**Information provided:**
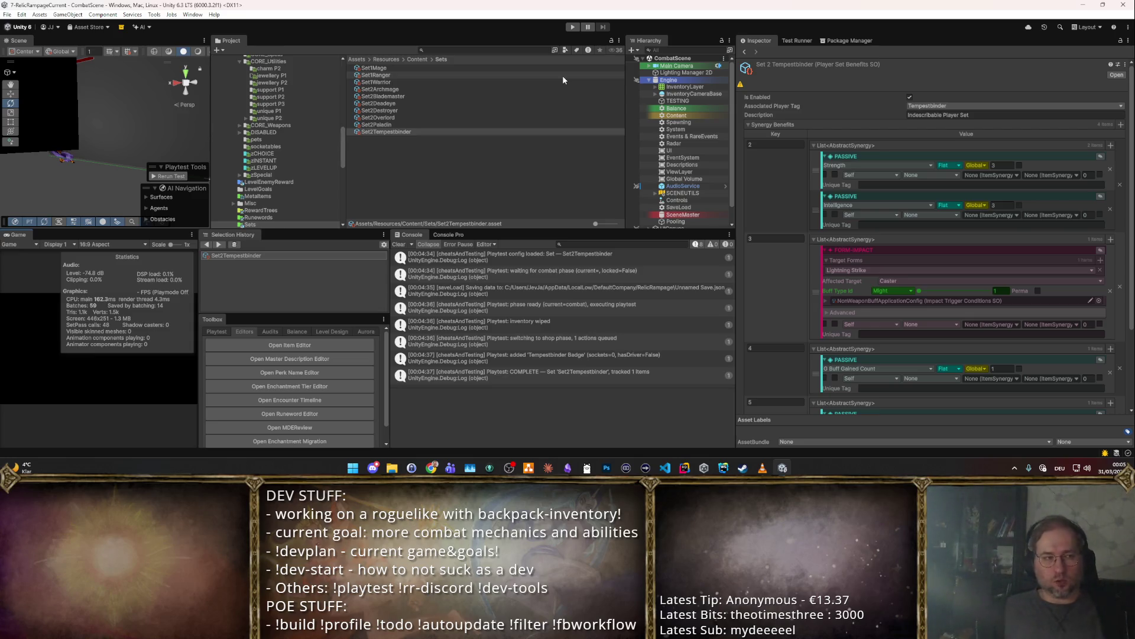
- Open CORE_Armours/Unique and select Thundergod's Step together with Runeforged Gloves
{"action": "scroll", "coordinate": [321, 125], "scroll_direction": "up", "scroll_amount": 3}
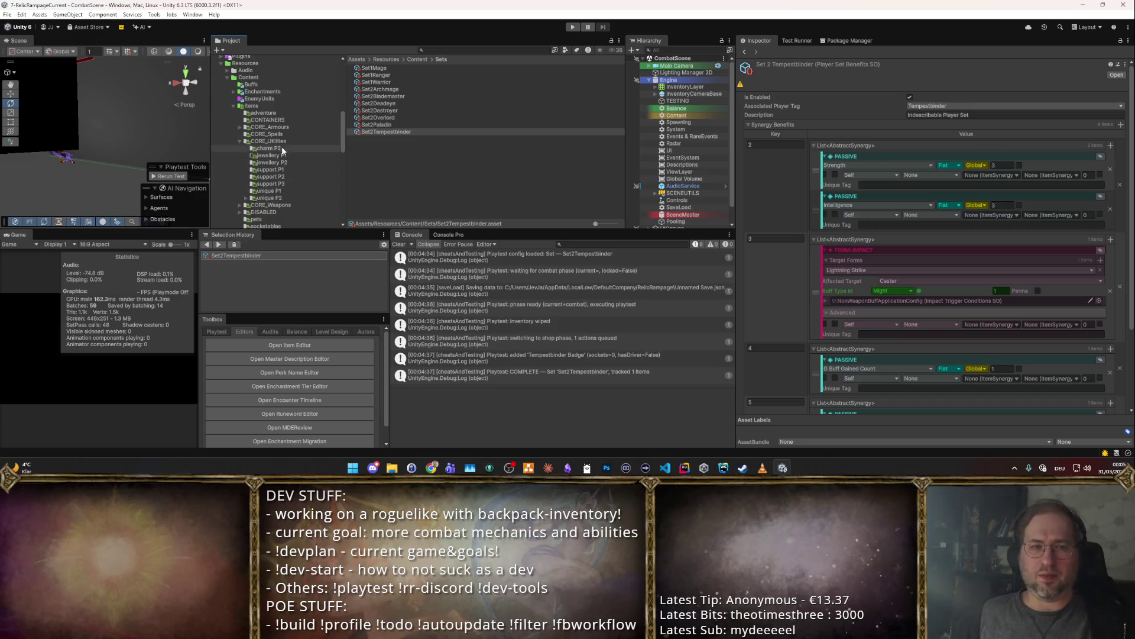
{"action": "left_click", "coordinate": [282, 126]}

**What you need to do:** Would you set down every line of the data above exactly, skipping the pictures?

**Solved problem:**
- Open CORE_Armours/Unique and select Thundergod's Step together with Runeforged Gloves
{"action": "scroll", "coordinate": [321, 125], "scroll_direction": "up", "scroll_amount": 3}
{"action": "left_click", "coordinate": [282, 126]}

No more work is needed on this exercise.